■ DATA UNDER STUDY:
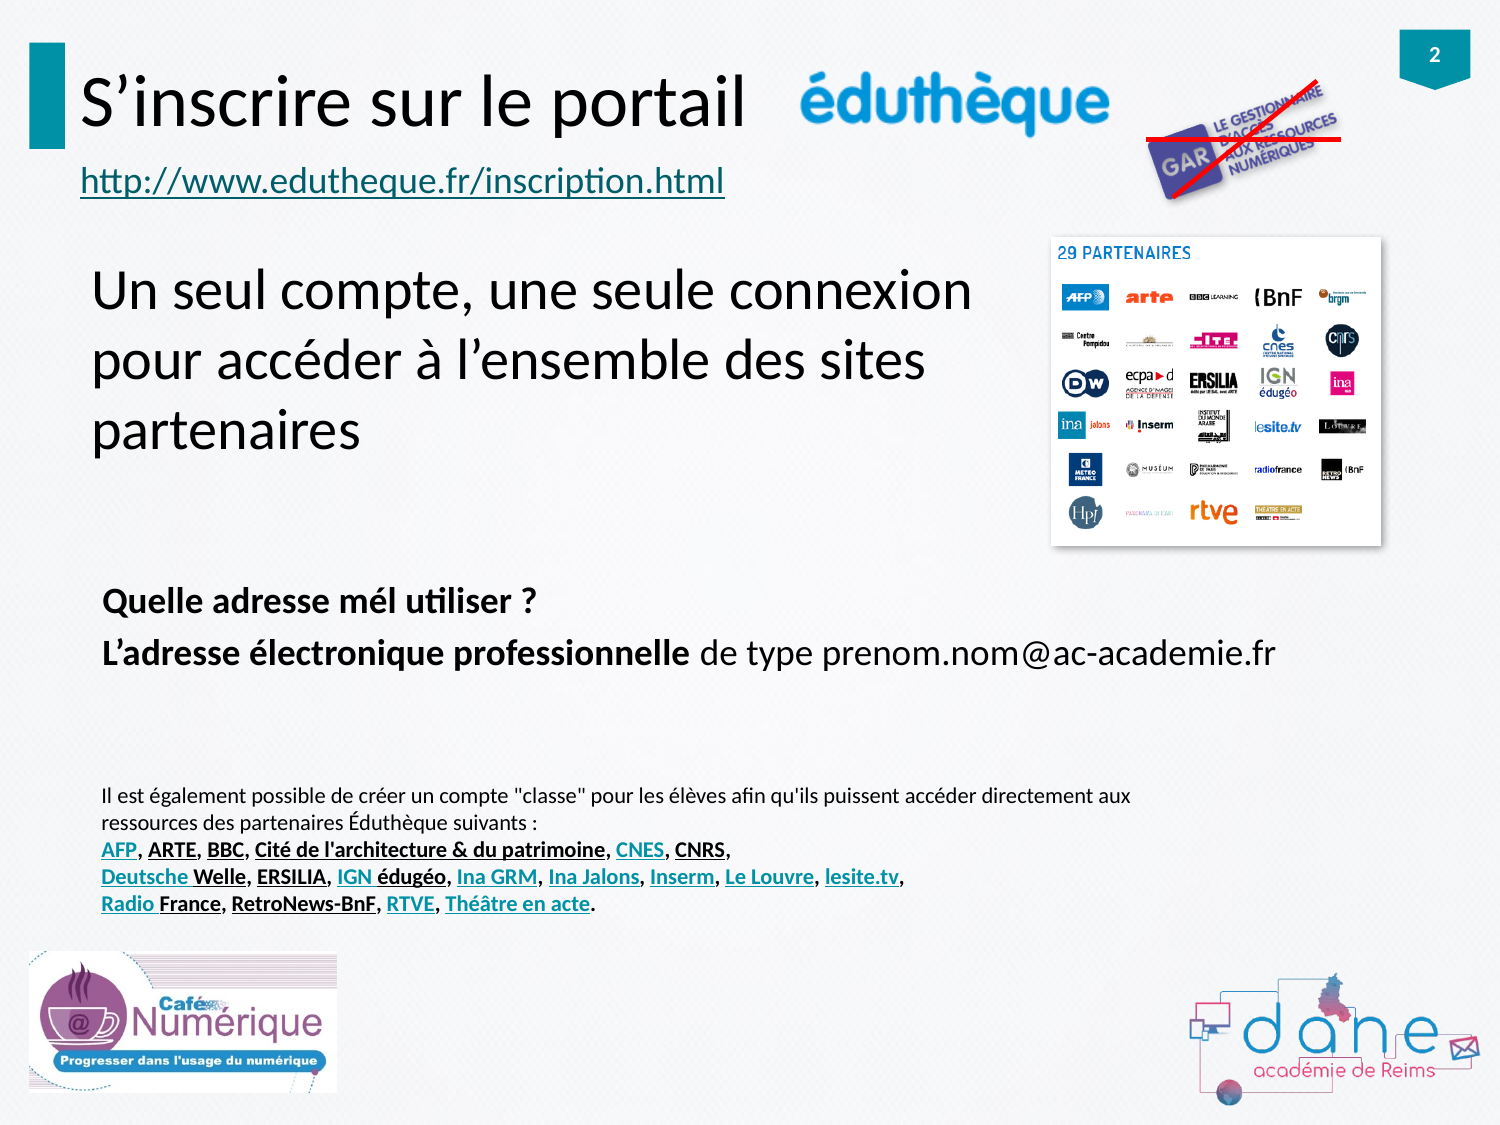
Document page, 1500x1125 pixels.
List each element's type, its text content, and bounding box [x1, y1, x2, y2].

picture [0, 0, 1500, 1125]
list http://www.edutheque.fr/inscription.html [64, 149, 1374, 222]
title S’inscrire sur le portail [64, 45, 1376, 149]
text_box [1146, 80, 1341, 198]
list Quelle adresse mél utiliser ? L’adresse électronique professionnelle de type prenom.nom@ac-academie.fr [87, 569, 1434, 711]
text_box Un seul compte, une seule connexion pour accéder à l’ensemble des sites partenaires [76, 281, 1046, 432]
text_box Il est également possible de créer un compte "classe" pour les élèves afin qu'ils puissent accéder directement aux ressources des partenaires Éduthèque suivants : AFP, ARTE, BBC, Cité de l'architecture & du patrimoine, CNES, CNRS, Deutsche Welle, ERSILIA, IGN édugéo, Ina GRM, Ina Jalons, Inserm, Le Louvre, lesite.tv, Radio France, RetroNews-BnF, RTVE, Théâtre en acte. [86, 786, 1472, 937]
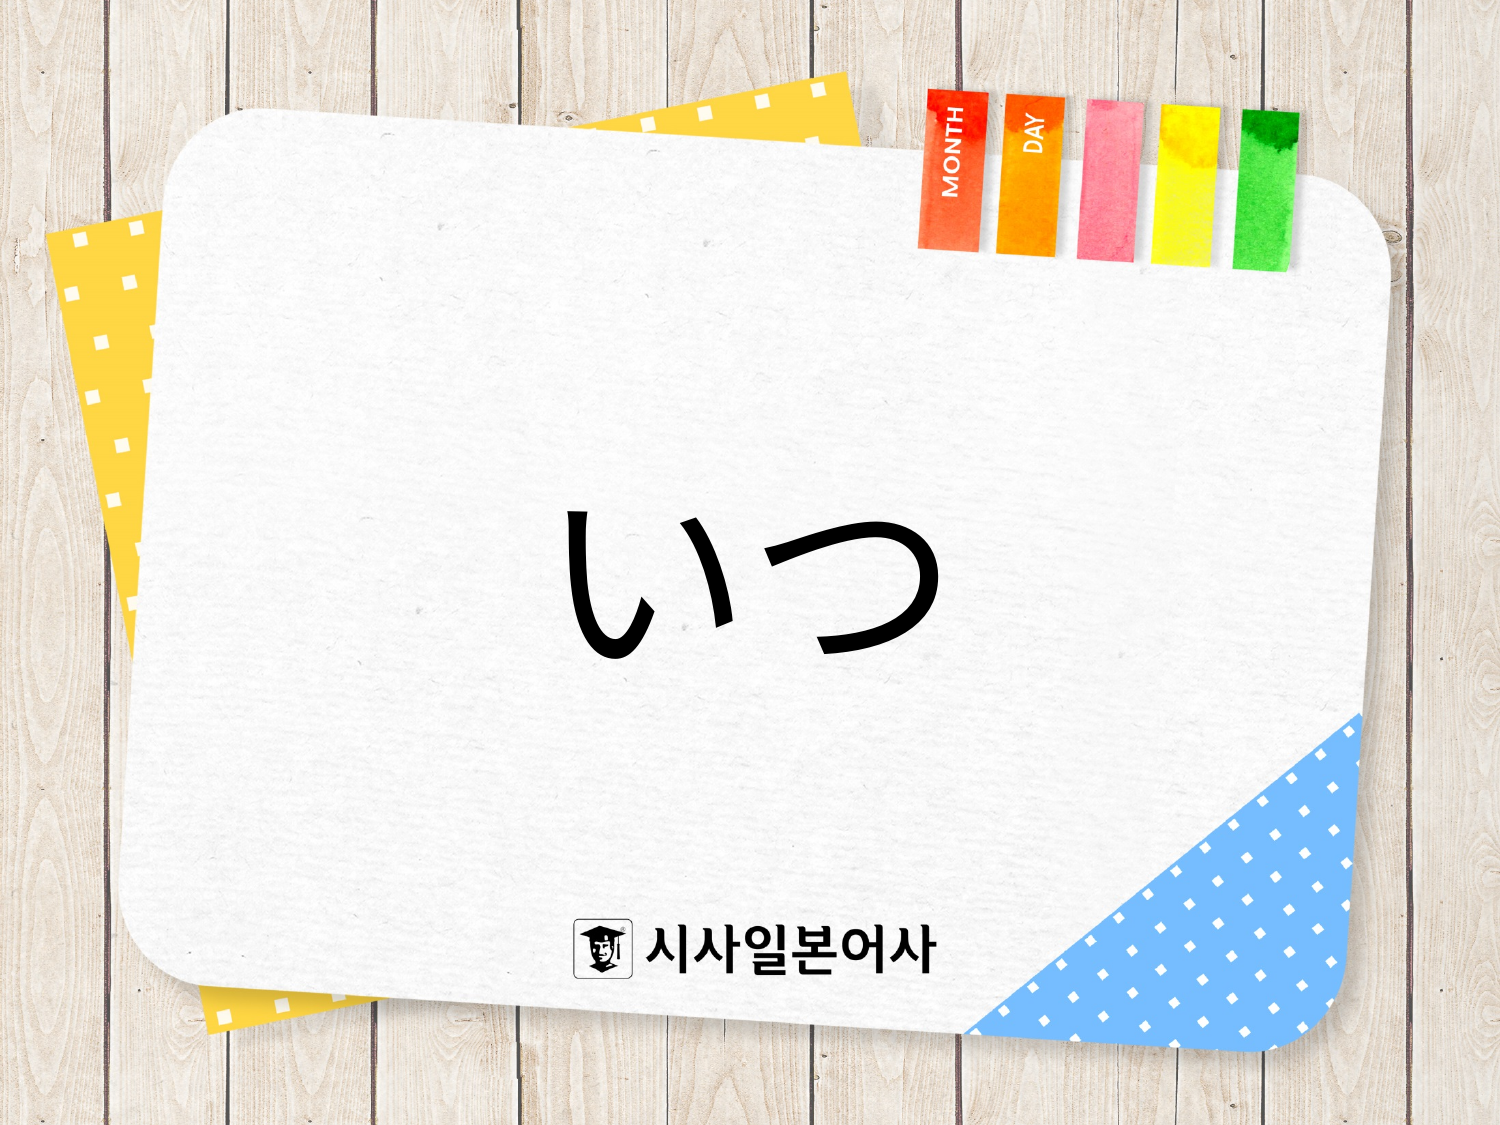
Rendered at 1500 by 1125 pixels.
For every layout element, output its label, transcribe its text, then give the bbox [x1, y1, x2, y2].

■ ACTIVITY: Repeat the listing above verbatim, but exclude the pictures it contains.

■ TASK RESPONSE:
Document page, 1500x1125 pixels.
List each element's type, its text content, and bounding box [x1, y1, x2, y2].

picture [0, 0, 1500, 1125]
list http://www.edutheque.fr/inscription.html [64, 149, 1374, 222]
title S’inscrire sur le portail [64, 45, 1376, 149]
text_box [1146, 80, 1341, 198]
list Quelle adresse mél utiliser ? L’adresse électronique professionnelle de type prenom.nom@ac-academie.fr [87, 569, 1434, 711]
text_box Un seul compte, une seule connexion pour accéder à l’ensemble des sites partenaires [76, 281, 1046, 432]
text_box Il est également possible de créer un compte "classe" pour les élèves afin qu'ils puissent accéder directement aux ressources des partenaires Éduthèque suivants : AFP, ARTE, BBC, Cité de l'architecture & du patrimoine, CNES, CNRS, Deutsche Welle, ERSILIA, IGN édugéo, Ina GRM, Ina Jalons, Inserm, Le Louvre, lesite.tv, Radio France, RetroNews-BnF, RTVE, Théâtre en acte. [86, 786, 1472, 937]
Rendered at 1500 by 1125 pixels.
For every layout element, output its label, transcribe its text, then give the bbox [x1, y1, x2, y2].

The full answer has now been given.